Les premières opérations de torpilles individuelles à Anzio



- Le samedi 22 Janvier 1944 à 02h00, quatre divisions du VI Corps de l'US 5th Army (Lt-Gen Clark) effectuent des débarquements surprise sur la côte Ouest de l'Italie. À Anzio, à cinquante kilomètres au Sud de Rome, elles établissent une tête de pont. L'opération leur pose plus de problèmes qu'on ne le pense au départ et il faut attendre longtemps avant que la tête de pont ne puisse être agrandie ou abandonnée. Il est de la responsabilité de la Kriegsmarine de couper les approvisionnements de la tête de pont par la mer et d'empêcher l'envoi de renforts. Ni les quelques U-Boote opérant en Méditerranée, ni les 3.Schnellboostflottille et 7.Schnellboostflottille ne peuvent perturber efficacement la navigation alliée.

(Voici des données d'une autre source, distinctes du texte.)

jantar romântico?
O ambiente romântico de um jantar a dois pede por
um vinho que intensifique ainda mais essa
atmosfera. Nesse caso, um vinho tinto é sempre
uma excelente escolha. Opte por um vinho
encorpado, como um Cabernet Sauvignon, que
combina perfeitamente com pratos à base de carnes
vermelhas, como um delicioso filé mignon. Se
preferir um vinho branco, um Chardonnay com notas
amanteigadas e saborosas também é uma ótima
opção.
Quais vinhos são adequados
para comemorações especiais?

- Pour soutenir les forces navales allemandes, l'OKM décide d'utiliser des torpilles monoplaces de type Neger. En toute hâte, en Février 1944, le K-Verband crée l'unité d'opérations navales 75 (MEK 75) sous le commandement du KptzS Böhme, ancien commandant du destroyer Z-22 Anton Schmitt (torpillé et coulé lors de la première bataille de Narvik, le 10 Avril 1940) et actuellement sans poste actif pendant que son nouveau commandement, le destroyer Z-23, est en réparation à La Pallice.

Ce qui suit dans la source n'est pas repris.